Merge pull request #558 from liangxia/timeout

openshift-merge-bot[bot] · web-flow · commit bf94fdd7eba8 · 2025-10-10T10:27:42.000Z
Add doc for longer timeout
diff --git a/content/en/docs/architecture/timeouts.md b/content/en/docs/architecture/timeouts.md
@@ -64,13 +64,14 @@ In OpenShift CI, this timeout and grace period apply to the `ci-operator` orches
 
 ```yaml
 plank: # Prow's controller to launch Pods for jobs
-  default_decoration_configs:
-    '*':
-      grace_period: 30m0s
+  default_decoration_config_entries:
+  - config:
+      grace_period: 1h0m0s
       timeout: 4h0m0s
-    'org/repo': # overwrite the job timeout at repo level
+  - config:
       grace_period: 45m0s
       timeout: 6h0m0s
+    repo: org1/repo1 # overwrite the job timeout at repo level
 ```
 
 In special cases, long-running, generated jobs can raise the cap with job-specific configuration [like][generated-timeout-example]:
@@ -148,6 +149,33 @@ ref:
 The `pod.spec.activeDeadlineSeconds` setting on a `Pod` only implicitly bounds the amount of time that a `Pod` executes for on a Kubernetes cluster. The active deadline begins at the first moment that a `kubelet` acknowledges the `Pod`, which is after it is scheduled to a specific node but before it pulls images, sets up a container sandbox, _etc_. It is therefore possible to exceed the active deadline without ever having a container in the `Pod` execute. Please see the [API documentation](https://kubernetes.io/docs/reference/generated/kubernetes-api/v1.27/#podspec-v1-core) for more details. For these reasons, no timeout configured in the system makes use of this setting, instead relying on a thin wrapper around the executing code that's injected by Prow itself.
 {{< /alert >}}
 
+#### How to configure a customized timeout
+
+If you need a longer timeout than the default 24 hours, but no more than 72 hours,
+At [repository level](https://github.com/openshift/release/blob/6a5999d35c9bedca66a608cf5a9a2ad6bff49712/core-services/prow/02_config/_config.yaml#L442), add a `config` section for your repo as below,
+```yaml
+plank:
+  default_decoration_config_entries:
+  ...
+  - config:
+      grace_period: 1h30m0s
+      timeout: 36h0m0s
+    repo: org2/repo2 # overwrite the job timeout at repo level
+```
+At [job level](https://github.com/openshift/release/blob/5f3a72424aeee5027525e6dd471235139ef77108/ci-operator/config/openshift/release/openshift-release-master__ci-4.21.yaml#L88), add a `timeout` field for your job as below,
+```yaml
+- as: any-job-name-you-have
+  interval: 4h
+  steps:
+    cluster_profile: aws-2
+    workflow: openshift-upgrade-aws-ovn
+  timeout: 36h0m0s
+```
+
+{{< alert title="Note" color="info" >}}
+If you use a longer timeout, you might also need to reach to [DPP team](https://devservices.dpp.openshift.com/support/) to make sure your cloud account allows running OCP clusters longer than this timeout.
+{{< /alert >}}
+
 ## How Interruptions May Be Handled
 
 Two main approaches exist to handling interruptions for a test process: first, the test process itself may listen for and handle `SIGTERM`; second, `post` steps may be declared in a test `workflow` to be run after an interruption occurs. The first approach is most useful when relevant state for responding to the interrupt exists only in the test process itself, and the response is fairly short.

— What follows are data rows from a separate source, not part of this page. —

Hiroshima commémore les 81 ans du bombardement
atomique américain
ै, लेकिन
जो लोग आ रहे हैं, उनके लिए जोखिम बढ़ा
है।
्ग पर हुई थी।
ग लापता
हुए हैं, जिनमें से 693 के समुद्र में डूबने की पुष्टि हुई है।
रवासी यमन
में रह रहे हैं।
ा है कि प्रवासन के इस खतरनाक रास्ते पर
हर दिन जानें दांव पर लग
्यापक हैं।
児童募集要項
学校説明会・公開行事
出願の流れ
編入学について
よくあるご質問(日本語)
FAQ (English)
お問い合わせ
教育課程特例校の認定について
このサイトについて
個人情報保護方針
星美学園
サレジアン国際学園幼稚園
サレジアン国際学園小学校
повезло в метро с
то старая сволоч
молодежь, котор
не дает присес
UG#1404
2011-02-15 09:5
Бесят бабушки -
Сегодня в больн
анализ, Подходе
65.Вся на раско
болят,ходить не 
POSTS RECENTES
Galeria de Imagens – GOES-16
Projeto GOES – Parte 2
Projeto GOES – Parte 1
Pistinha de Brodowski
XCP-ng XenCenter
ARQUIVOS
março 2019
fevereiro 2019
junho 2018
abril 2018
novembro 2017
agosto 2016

This approach has the downside of requiring complex test process code and signal handling implementation. The second approach is suggested as it is more robust and tunable. In this approach, state needed to respond to the interrupt should be stored in the [`${SHARED_DIR}`](/docs/architecture/step-registry/#sharing-data-between-steps) for use by the `post` step. The `post` step may be marked as [best-effort](/docs/architecture/step-registry/#marking-post-steps-best-effort) if it only gathers artifacts or cleans up resources. Examples of both approaches follow.